En/Em dash length for condensed style font

Should I still follow the by-definition-rule of their length? or some other way to follow in condensed/compressed style font?

Comments

  • Make the hyphen work first. Then narrow the other dashes so that they harmonize with letters but aren't mistaken for hyphens.
  • What is the traditional way of determining length of hyphen btw?

    On the side note, Any idea if this information is indeed recommended for determining vertical metrics? https://www.glyphsapp.com/tutorials/vertical-metrics
  • I thought the hyphen was supposed to be approximately the width of a lowercase i (including sidebearings). However, when I look at various typefaces, I see that this varies considerably (some hyphens are longer, and others are shorter).

    Perhaps the width can be adjusted "to taste"?
  • Bringhurst says the hyphen is now standardized to a quarter em, for what that's worth.

Records provided:
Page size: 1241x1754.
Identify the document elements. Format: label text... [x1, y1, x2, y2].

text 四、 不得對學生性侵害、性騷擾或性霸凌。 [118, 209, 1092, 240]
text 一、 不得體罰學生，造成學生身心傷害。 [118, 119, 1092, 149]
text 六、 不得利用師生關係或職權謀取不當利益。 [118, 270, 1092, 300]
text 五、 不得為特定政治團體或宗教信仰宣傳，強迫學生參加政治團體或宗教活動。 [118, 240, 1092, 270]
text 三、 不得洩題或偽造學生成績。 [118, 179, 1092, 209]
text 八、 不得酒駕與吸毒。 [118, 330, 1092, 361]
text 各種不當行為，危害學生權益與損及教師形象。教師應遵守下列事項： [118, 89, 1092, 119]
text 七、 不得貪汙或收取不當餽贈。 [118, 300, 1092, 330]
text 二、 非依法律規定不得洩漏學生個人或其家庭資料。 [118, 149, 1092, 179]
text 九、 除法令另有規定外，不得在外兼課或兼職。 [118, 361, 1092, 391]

Task list:
[A] In the discussion of dash length for condensed fonts, translate this sentence into Spanish: "Then narrow the other dashes so that they harmonize with letters but aren't mistaken for hyphens."
[B] Resume the discussion of dash length for condensed fonts after its final comment, the one citing Bringhurst.

Results of the exercise:
[A] Luego estrecha las demás rayas para que armonicen con las letras, pero sin que se confundan con guiones.

[B]
    It seems clear to me that with condensed or expanded designs, such an em-based standard isn't going to work. But Bringhurst is usually talking about text types. 
  • I tend to make it about the width of the /W, give or take a little. It has to work with the design so full width doesn't work for me.
  • I’ve read that hyphen is a quarter em, endash is half em, and emdash is equal to an em (which IMHO is often too much, as you can see in Adobe Caslon). I’d say it depends of other proportions, most importantly x-height and width of the letters.
  • Thomas PhinneyThomas Phinney Posts: 1,633
    George, are you talking about the em dash? That sounds awfully wide for a hyphen.
  • Jens KutilekJens Kutilek Posts: 232
    In former times, the drawing sizes of typefaces were much more standardized than today. Looking back at Monotype casters, each font had a "set width" that indicated the width of 18 spacing units (one horizontal em) at a certain font size. For normal proportions, the "set" equaled the font size. For a condensed font, the set could for example be 10, while the font height (apparent size) would be 14 pt. Basically this meant the machine operated like it would for a 10 point font, just the letters would be taller than normal.

    The definitions of the widths of hyphens, en- and em-dash would make much more sense in connection to those horizontal ems than to the vertical font size.
  • Kent LewKent Lew Posts: 892
    Bringhurst says the hyphen is now standardized to a quarter em, for what that's worth.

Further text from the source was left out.